Exercise requirements => Recast every line of the material below as a Markdown table with two columns, Row and Line. Number the rows in order and leave out any blank lines.

The input =>
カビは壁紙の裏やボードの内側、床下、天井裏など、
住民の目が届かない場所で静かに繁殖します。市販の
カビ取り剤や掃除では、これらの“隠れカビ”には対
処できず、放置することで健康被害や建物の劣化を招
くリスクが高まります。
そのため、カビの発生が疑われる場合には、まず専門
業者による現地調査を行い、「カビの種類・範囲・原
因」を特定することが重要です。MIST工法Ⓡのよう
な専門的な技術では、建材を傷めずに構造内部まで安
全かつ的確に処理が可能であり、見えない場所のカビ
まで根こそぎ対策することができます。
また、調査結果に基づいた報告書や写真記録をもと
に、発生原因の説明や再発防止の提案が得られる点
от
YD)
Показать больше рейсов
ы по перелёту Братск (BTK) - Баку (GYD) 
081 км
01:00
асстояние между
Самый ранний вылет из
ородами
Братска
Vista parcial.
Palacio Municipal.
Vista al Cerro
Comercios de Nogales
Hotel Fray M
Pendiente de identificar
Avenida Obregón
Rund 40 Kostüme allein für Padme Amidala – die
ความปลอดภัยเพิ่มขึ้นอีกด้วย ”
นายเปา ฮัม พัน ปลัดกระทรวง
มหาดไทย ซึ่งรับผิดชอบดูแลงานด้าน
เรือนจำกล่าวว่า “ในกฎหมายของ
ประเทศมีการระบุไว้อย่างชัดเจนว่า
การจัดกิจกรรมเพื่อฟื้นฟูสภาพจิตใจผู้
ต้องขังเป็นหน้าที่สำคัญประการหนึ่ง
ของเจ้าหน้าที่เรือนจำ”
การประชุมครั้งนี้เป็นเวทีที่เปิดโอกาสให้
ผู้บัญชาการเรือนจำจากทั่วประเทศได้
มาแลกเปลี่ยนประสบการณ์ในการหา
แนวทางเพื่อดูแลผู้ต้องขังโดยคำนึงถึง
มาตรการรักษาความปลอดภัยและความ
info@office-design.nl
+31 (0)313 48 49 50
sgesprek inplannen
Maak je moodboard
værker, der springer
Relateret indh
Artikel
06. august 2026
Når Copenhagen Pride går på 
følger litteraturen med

Answer to this exercise =>
| Row | Line |
|---|---|
| 1 | カビは壁紙の裏やボードの内側、床下、天井裏など、 |
| 2 | 住民の目が届かない場所で静かに繁殖します。市販の |
| 3 | カビ取り剤や掃除では、これらの“隠れカビ”には対 |
| 4 | 処できず、放置することで健康被害や建物の劣化を招 |
| 5 | くリスクが高まります。 |
| 6 | そのため、カビの発生が疑われる場合には、まず専門 |
| 7 | 業者による現地調査を行い、「カビの種類・範囲・原 |
| 8 | 因」を特定することが重要です。MIST工法Ⓡのよう |
| 9 | な専門的な技術では、建材を傷めずに構造内部まで安 |
| 10 | 全かつ的確に処理が可能であり、見えない場所のカビ |
| 11 | まで根こそぎ対策することができます。 |
| 12 | また、調査結果に基づいた報告書や写真記録をもと |
| 13 | に、発生原因の説明や再発防止の提案が得られる点 |
| 14 | от |
| 15 | YD) |
| 16 | Показать больше рейсов |
| 17 | ы по перелёту Братск (BTK) - Баку (GYD)  |
| 18 | 081 км |
| 19 | 01:00 |
| 20 | асстояние между |
| 21 | Самый ранний вылет из |
| 22 | ородами |
| 23 | Братска |
| 24 | Vista parcial. |
| 25 | Palacio Municipal. |
| 26 | Vista al Cerro |
| 27 | Comercios de Nogales |
| 28 | Hotel Fray M |
| 29 | Pendiente de identificar |
| 30 | Avenida Obregón |
| 31 | Rund 40 Kostüme allein für Padme Amidala – die |
| 32 | ความปลอดภัยเพิ่มขึ้นอีกด้วย ” |
| 33 | นายเปา ฮัม พัน ปลัดกระทรวง |
| 34 | มหาดไทย ซึ่งรับผิดชอบดูแลงานด้าน |
| 35 | เรือนจำกล่าวว่า “ในกฎหมายของ |
| 36 | ประเทศมีการระบุไว้อย่างชัดเจนว่า |
| 37 | การจัดกิจกรรมเพื่อฟื้นฟูสภาพจิตใจผู้ |
| 38 | ต้องขังเป็นหน้าที่สำคัญประการหนึ่ง |
| 39 | ของเจ้าหน้าที่เรือนจำ” |
| 40 | การประชุมครั้งนี้เป็นเวทีที่เปิดโอกาสให้ |
| 41 | ผู้บัญชาการเรือนจำจากทั่วประเทศได้ |
| 42 | มาแลกเปลี่ยนประสบการณ์ในการหา |
| 43 | แนวทางเพื่อดูแลผู้ต้องขังโดยคำนึงถึง |
| 44 | มาตรการรักษาความปลอดภัยและความ |
| 45 | info@office-design.nl |
| 46 | +31 (0)313 48 49 50 |
| 47 | sgesprek inplannen |
| 48 | Maak je moodboard |
| 49 | værker, der springer |
| 50 | Relateret indh |
| 51 | Artikel |
| 52 | 06. august 2026 |
| 53 | Når Copenhagen Pride går på  |
| 54 | følger litteraturen med |